Frank Seipelt

Personal information
- Full name: Frank Seipelt (-Janscho)
- Born: 15 April 1961 Furtwangen im Schwarzwald, West Germany
- Died: 10 July 2009 (aged 48) Nußloch, Germany
- Height: 179 cm (5 ft 10 in)
- Weight: 110 kg (243 lb)

Sport
- Country: Germany
- Sport: Weightlifting
- Weight class: 110 kg
- Club: AC Germania 1896 St.

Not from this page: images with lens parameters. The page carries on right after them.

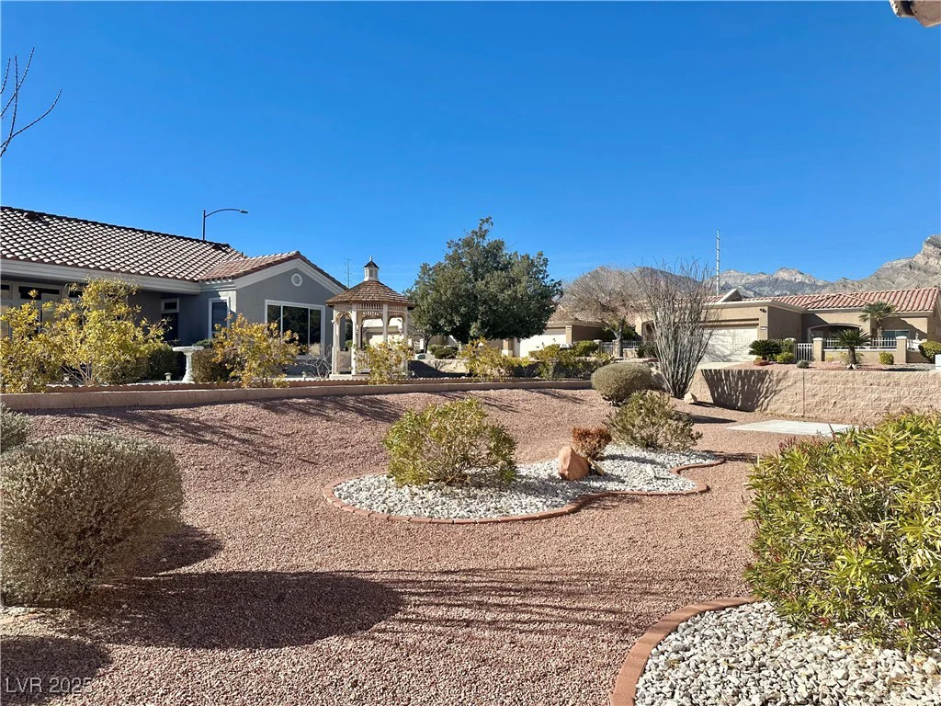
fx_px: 652
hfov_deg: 71.6
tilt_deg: +0.3
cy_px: 353
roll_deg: -0.7
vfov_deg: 56.8
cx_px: 470
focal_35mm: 24
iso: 80
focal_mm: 6.86
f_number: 1.78
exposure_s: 1/5000
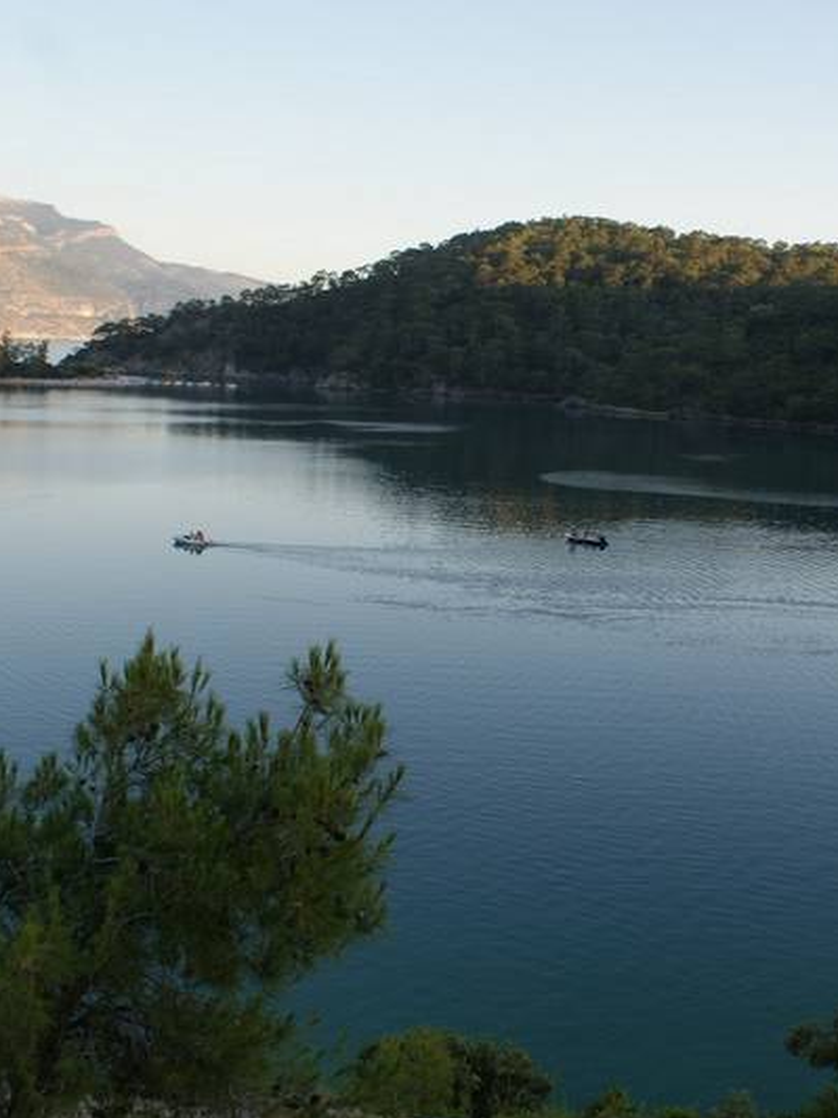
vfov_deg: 42.9
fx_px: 1420
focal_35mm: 44
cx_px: 569
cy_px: 515
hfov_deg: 32.6
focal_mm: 18
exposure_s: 1/60
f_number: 8
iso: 100
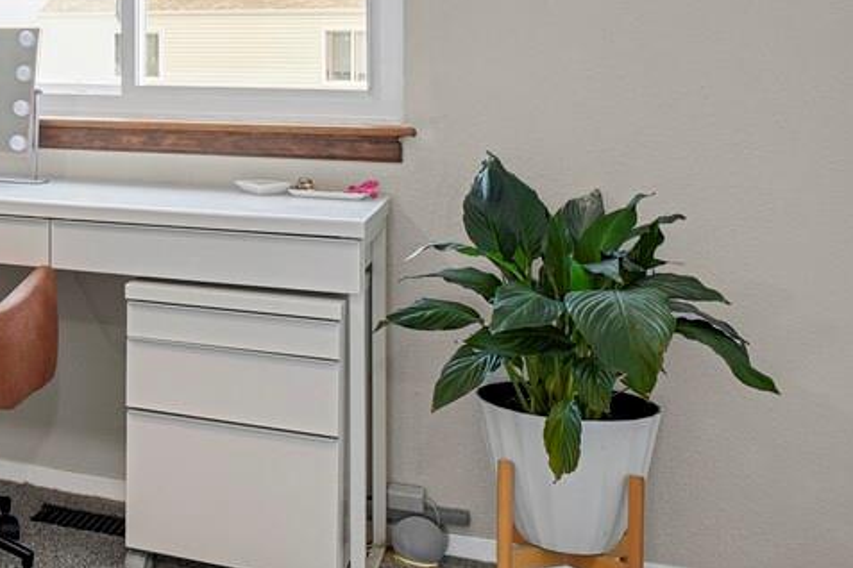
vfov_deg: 23.1
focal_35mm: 57
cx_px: -287
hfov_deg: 28.2
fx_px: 1350
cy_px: 38
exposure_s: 1.6
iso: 250
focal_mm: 17
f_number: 6.3
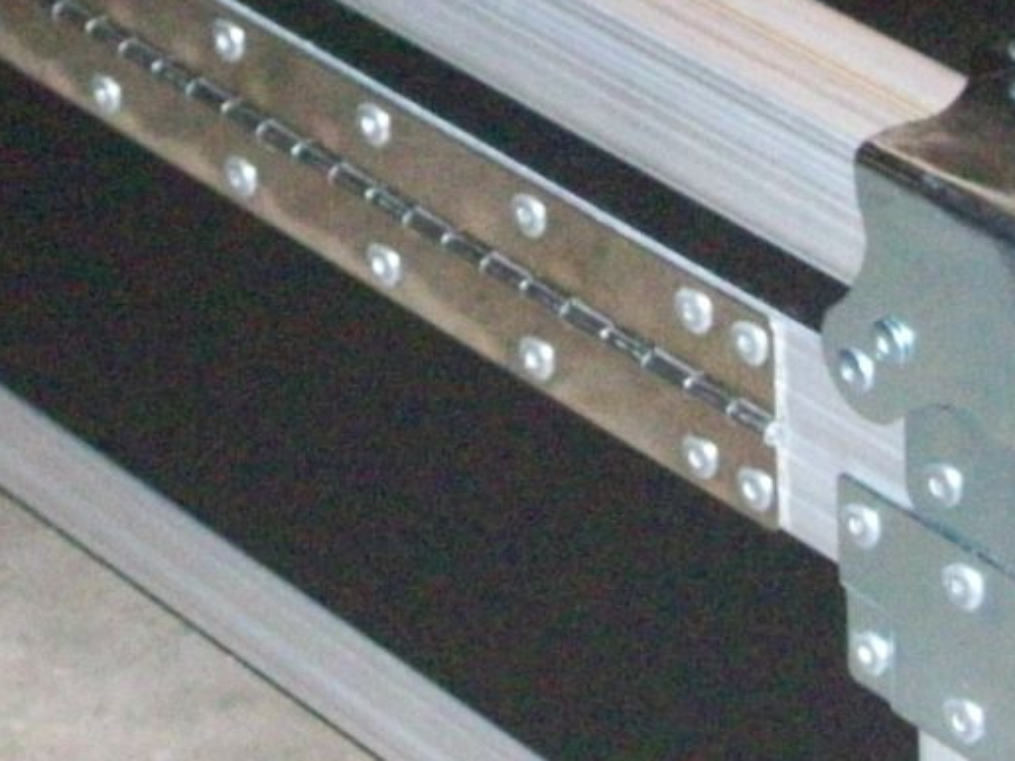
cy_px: -26
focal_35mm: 167
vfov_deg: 8.8
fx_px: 4896
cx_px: 625
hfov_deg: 11.8
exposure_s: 1/65.1
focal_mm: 7.1
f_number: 3.2
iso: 320
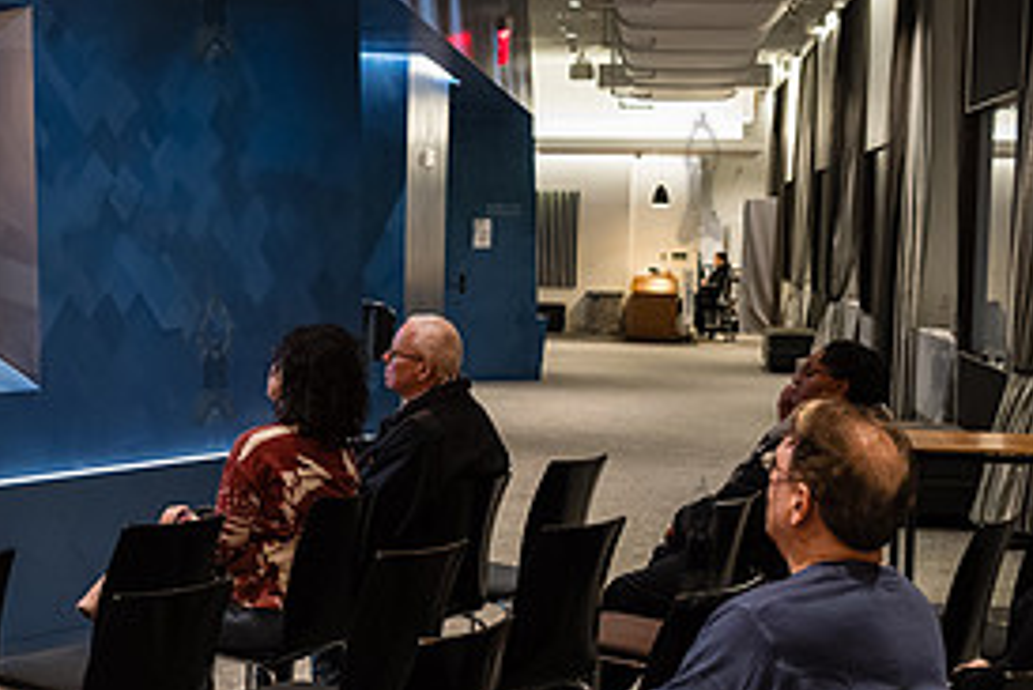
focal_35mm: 74
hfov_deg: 26.8
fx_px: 2124
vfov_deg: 18.4
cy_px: 358
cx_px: 211
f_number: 4
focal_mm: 35
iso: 6400
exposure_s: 1/200
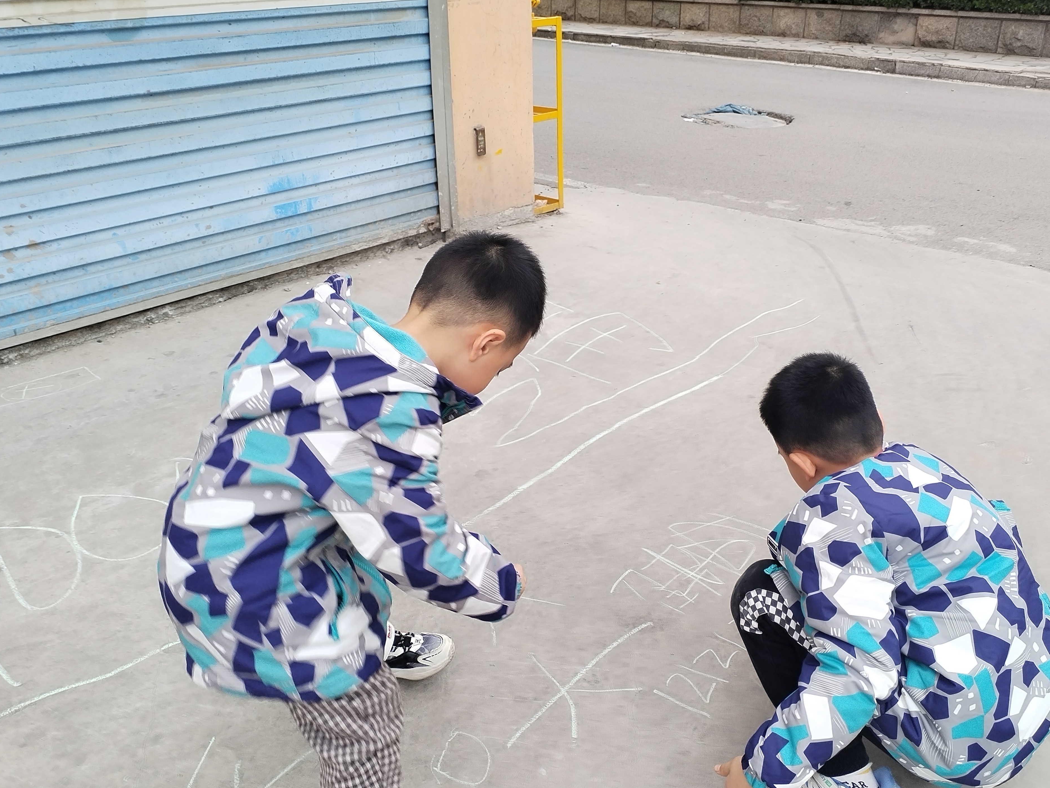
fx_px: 971
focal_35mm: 32
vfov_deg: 44.1
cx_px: 553
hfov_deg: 56.8
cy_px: 416
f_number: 1.8
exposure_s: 1/153
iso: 100
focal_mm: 4.75
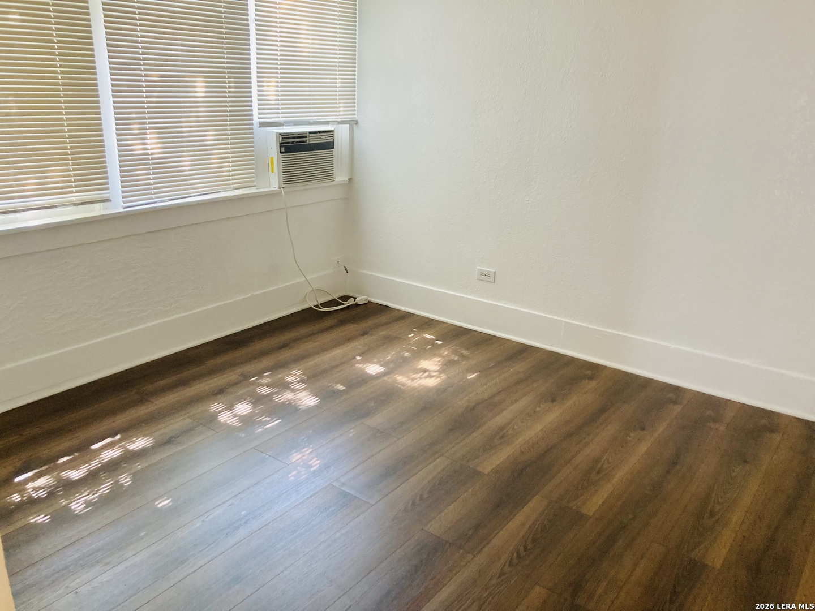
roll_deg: -1.7
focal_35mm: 28
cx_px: 408
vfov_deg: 49.7
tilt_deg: -16.4
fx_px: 659
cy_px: 306
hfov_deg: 63.4
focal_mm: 3.99
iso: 200
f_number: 1.8
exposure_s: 1/60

Ilgen [de], Leimen VfL Duisburg-Süd, Duisburg
- Team: National team

Medal record
Men's Weightlifting
Representing Germany
World Championships
| Bronze medal – third place | 1991 Donaueschingen | 110 kg (clean & jerk) |

= Frank Seipelt =

German weightlifter (1961–2009)

Frank Seipelt (-Janscho) (15 April 1961 – 10 July 2009) was a West-German and German male weightlifter, who competed in the 110 kg category and represented West-Germany and later Germany at international competitions. He won the bronze medal in the clean & jerk at the 1991 World Weightlifting Championships lifting 215.0 kg. He represented West-Germany at the 1984 Summer Olympics and 1988 Summer Olympics and Germany at the 1992 Summer Olympics in the 110 kg event.